Cara terbaik bagi anak muda yang tertarik bekerja di Eropa adalah dengan menjadi pelajar di salah satu kampus di benua tersebut dulu. Dengan memahami sistem edukasi di satu negara, lulusannya diharapkan lebih cepat berintegrasi dengan budaya lokal dan working ethic selama masa magang.

Tapi tentu saja tidak semua lulusan luar negeri bisa langsung bekerja di negara dimana dia kuliah. Persaingan yang kompetitif membuat kita harus lebih cekatan dalam melihat peluang. Menurut saya, jurusan terbaik dengan market kerja yang luas sampai 10 tahun ke depan masih ditempati bidang teknik, IT, dan desain digital. Jadi kalau kamu tertarik lanjut kuliah di Eropa dan kebetulan background S1 mendukung, lanjutkan saja sekolah ke jurusan yang ada hubungannya dengan tiga sektor tersebut.

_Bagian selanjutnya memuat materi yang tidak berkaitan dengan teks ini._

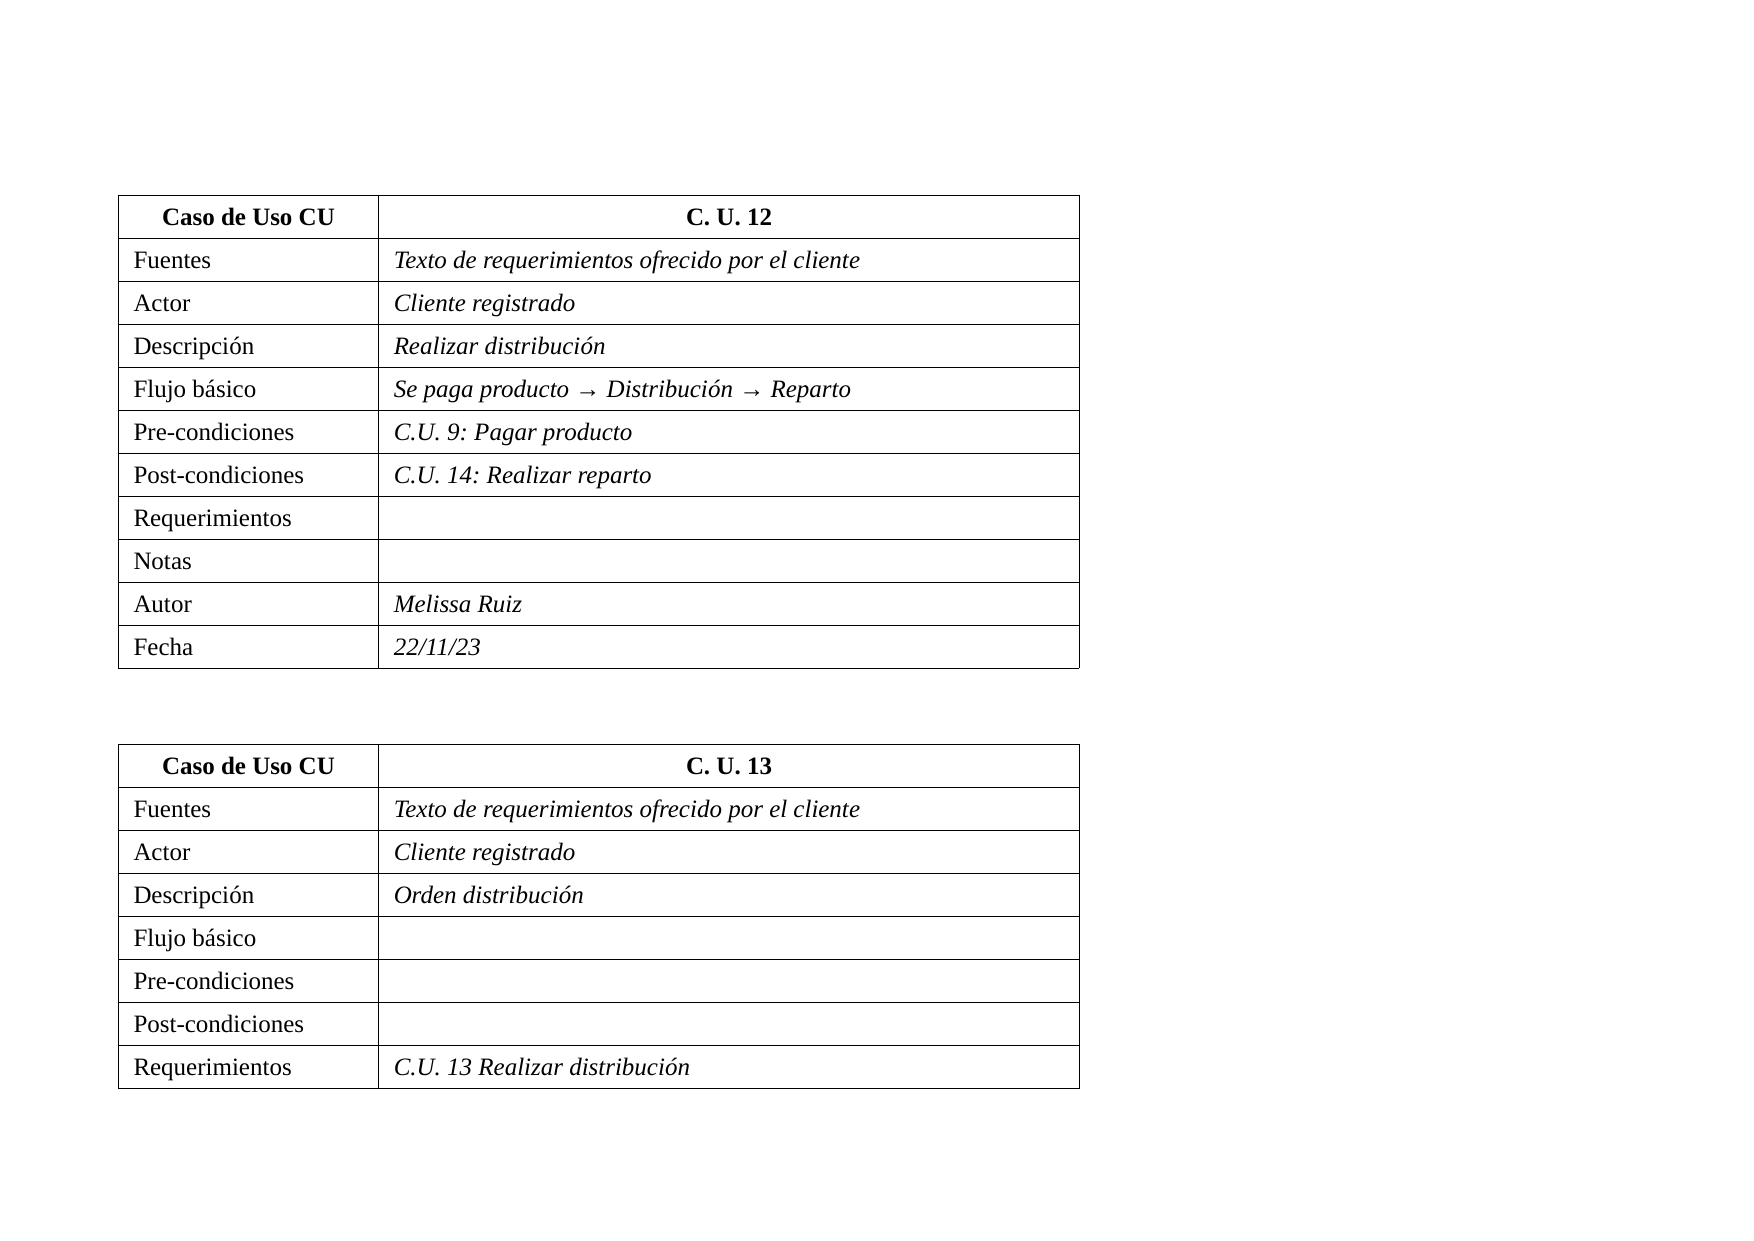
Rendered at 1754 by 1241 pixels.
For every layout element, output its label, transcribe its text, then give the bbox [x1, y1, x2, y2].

table_cell C.U. 9: Pagar producto [379, 411, 1079, 453]
table_cell Orden distribución [379, 874, 1079, 916]
table_cell Fecha [119, 626, 378, 668]
table_cell Fuentes [119, 788, 378, 830]
table_cell Flujo básico [119, 368, 378, 409]
table_cell [379, 1003, 1079, 1045]
table_cell Pre-condiciones [119, 960, 378, 1002]
table_cell Fuentes [119, 239, 378, 281]
table_cell C.U. 14: Realizar reparto [379, 454, 1079, 496]
table_cell Texto de requerimientos ofrecido por el cliente [379, 239, 1079, 281]
table_cell Se paga producto → Distribución → Reparto [379, 368, 1079, 409]
table_header Caso de Uso CU [119, 196, 378, 237]
table_header C. U. 13 [379, 745, 1079, 787]
table_cell Actor [119, 831, 378, 873]
table_cell Actor [119, 282, 378, 323]
table_cell Realizar distribución [379, 325, 1079, 367]
table_cell Descripción [119, 874, 378, 916]
table_cell Melissa Ruiz [379, 583, 1079, 625]
table_cell Notas [119, 540, 378, 582]
table_cell Requerimientos [119, 1046, 378, 1088]
table_cell Autor [119, 583, 378, 625]
table_cell 22/11/23 [379, 626, 1079, 668]
table_cell Texto de requerimientos ofrecido por el cliente [379, 788, 1079, 830]
table_cell Post-condiciones [119, 1003, 378, 1045]
table_header Caso de Uso CU [119, 745, 378, 787]
table_cell Pre-condiciones [119, 411, 378, 453]
table_cell Post-condiciones [119, 454, 378, 496]
table_cell Flujo básico [119, 917, 378, 959]
table_cell Cliente registrado [379, 831, 1079, 873]
table_cell Requerimientos [119, 497, 378, 539]
table_cell Descripción [119, 325, 378, 367]
table_cell Cliente registrado [379, 282, 1079, 323]
table_cell [379, 917, 1079, 959]
table_cell C.U. 13 Realizar distribución [379, 1046, 1079, 1088]
table_header C. U. 12 [379, 196, 1079, 237]
table_cell [379, 497, 1079, 539]
table_cell [379, 960, 1079, 1002]
table_cell [379, 540, 1079, 582]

Seorang teman lulusan Literatur Universitas Indonesia, terpaksa harus kuliah S1 lagi dari awal di Belgia dan banting setir ke desain digital. Dia paham, jurusan Literaturnya tidak memiliki level karir mana pun di Belgia. So, she is totally okay to start from the scratch.

Banyak au pair Indonesia yang juga menjadikan pendidikan di Eropa sebagai batu loncatan untuk tinggal lebih lama disini. Dengan belajar langsung di negaranya, ada harapan besar akan mendapatkan karir lebih baik selepas wisuda. Apalagi kalau sudah fasih berbahasa lokal, sayang sekali jika tidak lanjut kuliah di negara setempat.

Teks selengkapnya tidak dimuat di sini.